Miriild passa ainsi de mains en mains et n'eut pas à cœur de s'en offenser. Elle emboita le pas vif de Cassien jusqu'à s'arrêter devant la porte de sa chambre, qu'elle avait à peine visitée après son arrivée. Loin de s'éloigner, le chevalier lui fit face pour la première fois et s'adressa à elle, le plus sérieusement du monde :

— Je vous le déconseille.

Miriild, qui s'était vaguement inquiétée du comportement ambigu de l'homme, qui semblait pourtant serviable, s'étrangla.

— Je vous demande pardon ?

— Ce que vous projetez de faire, je vous le déconseille.

— Comment...

— Vous n'avez pas l'intention de rester bien sagement dans votre chambre.

Le sourire de la princesse fana. La surprise et la déception la dominaient, mais l'étonnement pris le pas sur cette déconvenue :

— Comment avez-vous su ?

— Je ne le savais pas, je l'ai déduit.

Miriild l'ignorait, mais Cassien se montrait étrangement bavard à son égard, comme s'il espérait l'empêcher de commettre une erreur.

— Vous ferez mieux de vous en aller, rétorqua la princesse. Quelqu'un va bientôt passer vérifier que je me trouve bien dans la chambre et verrouiller la porte.

— Est-ce habituel ?

— Non, mais mon père prend ses précautions.

La courte sieste qu'elle avait faite avant qu'une servante ne la réveille pour la préparer lui avait mis la puce à l'oreille. Miriild avait entendu la porte se verrouiller, la clé tourner dans la serrure. Elle avait compris que des précautions seraient prises. Pire, que d'invitée, elle était devenue captive de ce palais jusqu'à ce que le mariage soit prononcé. Jusqu'à ce que la princesse ne s'appartienne plus et ne puisse plus échapper aux liens sacrés du mariage.

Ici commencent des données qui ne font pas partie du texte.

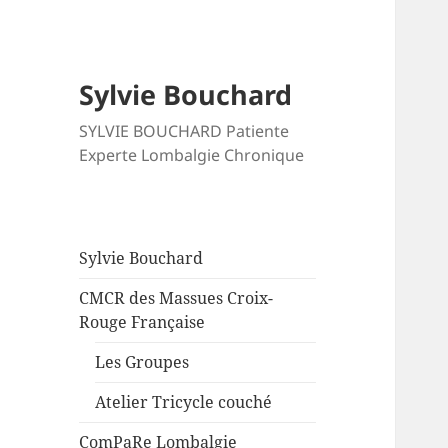
Sylvie Bouchard
SYLVIE BOUCHARD Patiente
Experte Lombalgie Chronique
Sylvie Bouchard
CMCR des Massues Croix-
Rouge Française
Les Groupes
Atelier Tricycle couché
ComPaRe Lombalgie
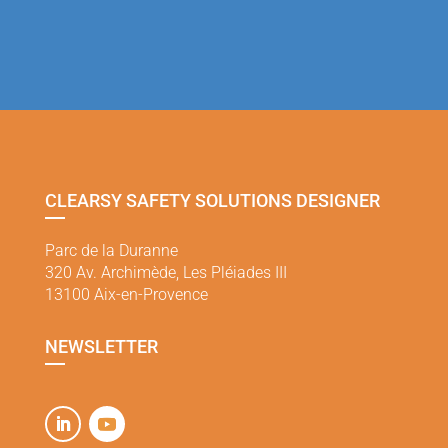
CLEARSY SAFETY SOLUTIONS DESIGNER
Parc de la Duranne
320 Av. Archimède, Les Pléiades III
13100 Aix-en-Provence
NEWSLETTER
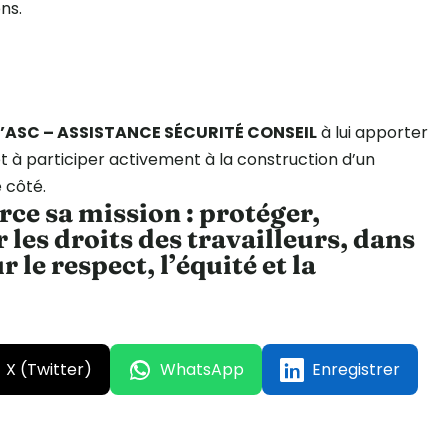
ns.
d
’ASC – ASSISTANCE SÉCURITÉ CONSEIL
à lui apporter
 et à participer activement à la construction d’un
e côté.
rce sa mission : protéger,
 les droits des travailleurs, dans
 le respect, l’équité et la
X (Twitter)
WhatsApp
Enregistrer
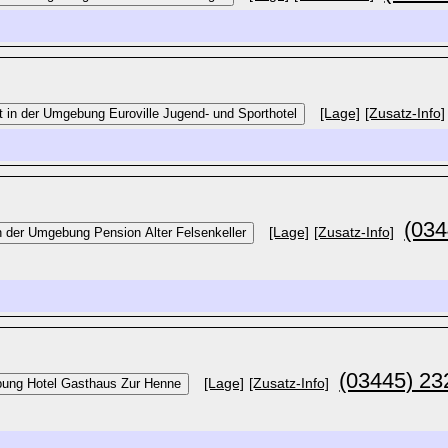
[Lage]
[Zusatz-Info]
(034
[Lage]
[Zusatz-Info]
(03445) 23
[Lage]
[Zusatz-Info]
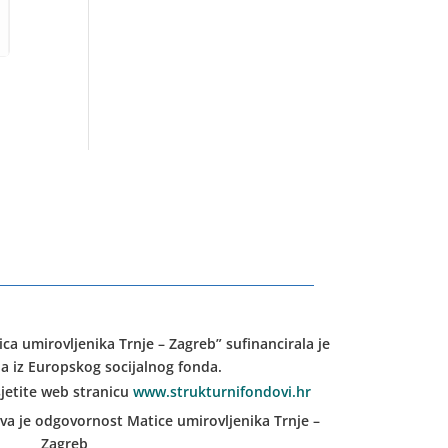
ica umirovljenika Trnje – Zagreb” sufinancirala je
a iz Europskog socijalnog fonda.
jetite web stranicu
www.strukturnifondovi.hr
iva je odgovornost Matice umirovljenika Trnje –
Zagreb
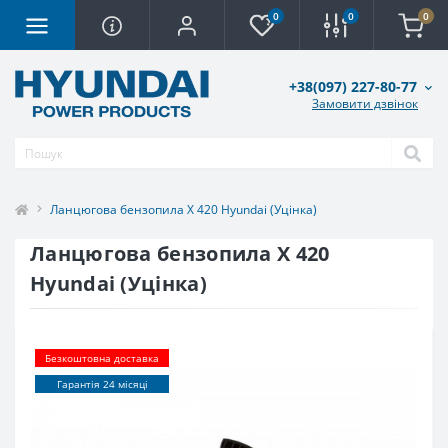
0
0
0
+38(097) 227-80-77
Замовити дзвінок
Ланцюгова бензопила X 420 Hyundai (Уцінка)
Ланцюгова бензопила X 420
Hyundai (Уцінка)
Безкоштовна доставка
Гарантія 24 місяці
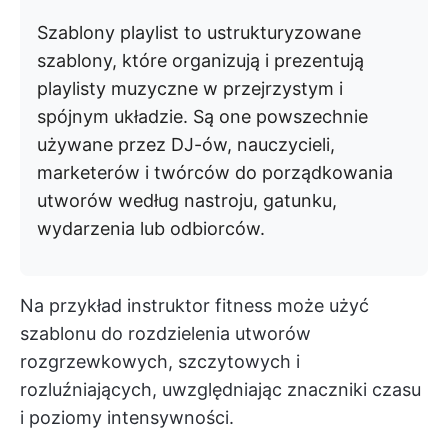
Szablony playlist to ustrukturyzowane
szablony, które organizują i prezentują
playlisty muzyczne w przejrzystym i
spójnym układzie. Są one powszechnie
używane przez DJ-ów, nauczycieli,
marketerów i twórców do porządkowania
utworów według nastroju, gatunku,
wydarzenia lub odbiorców.
Na przykład instruktor fitness może użyć
szablonu do rozdzielenia utworów
rozgrzewkowych, szczytowych i
rozluźniających, uwzględniając znaczniki czasu
i poziomy intensywności.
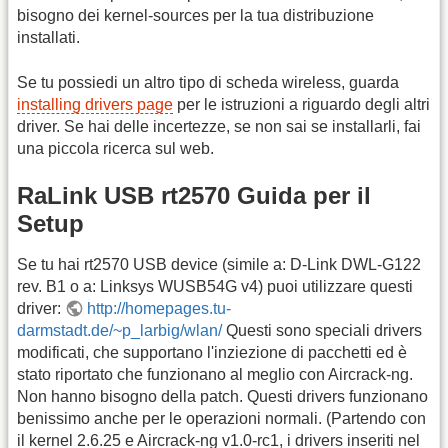
bisogno dei kernel-sources per la tua distribuzione
installati.
Se tu possiedi un altro tipo di scheda wireless, guarda
installing drivers page
per le istruzioni a riguardo degli altri
driver. Se hai delle incertezze, se non sai se installarli, fai
una piccola ricerca sul web.
RaLink USB rt2570 Guida per il
Setup
Se tu hai rt2570 USB device (simile a: D-Link DWL-G122
rev. B1 o a: Linksys WUSB54G v4) puoi utilizzare questi
driver:
http://homepages.tu-
darmstadt.de/~p_larbig/wlan/
Questi sono speciali drivers
modificati, che supportano l'inziezione di pacchetti ed è
stato riportato che funzionano al meglio con Aircrack-ng.
Non hanno bisogno della patch. Questi drivers funzionano
benissimo anche per le operazioni normali. (Partendo con
il kernel 2.6.25 e Aircrack-ng v1.0-rc1, i drivers inseriti nel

— J'ai volé la clé à ma nourrice quand elle avait le dos tourné. J'ignore comment vous avez su, mais j'entendais fuir.

— Vous ne seriez pas aller loin, rétorqua Cassien, sans une once de tact.

De petite taille, elle paraissait minuscule en face du chevalier. Vulnérable aussi, au point où le ressentiment de Cassien à son égard vacilla. Il s'était attendu à rencontrer une fille triomphante, ravie de récolter sans effort le meilleur parti d'Ophir, une personnalité qu'il lui serait facile de mépriser. À la place de cette poupée caricaturale, il découvrait un animal pris en piège qui espérait encore s'échapper. Elle savait pourtant qu'il était trop tard.

— Ce mariage n'est pas de ma volonté, avoua Miriild, le dos pressé contre le mur, un sourire tremblant sur les lèvres.

— Vous ne pourrez pas vous échapper, avança Cassien. Quoi que vous fassiez.

— Pas plus qu'elle est celle de votre roi, poursuivit la princesse, sans rien relever.

Avant qu'elle ne s'éclipse, elle accorda un dernier regard au chevalier. Elle avait conservé la douceur de soie de son sourire un peu chagriné sur les lèvres.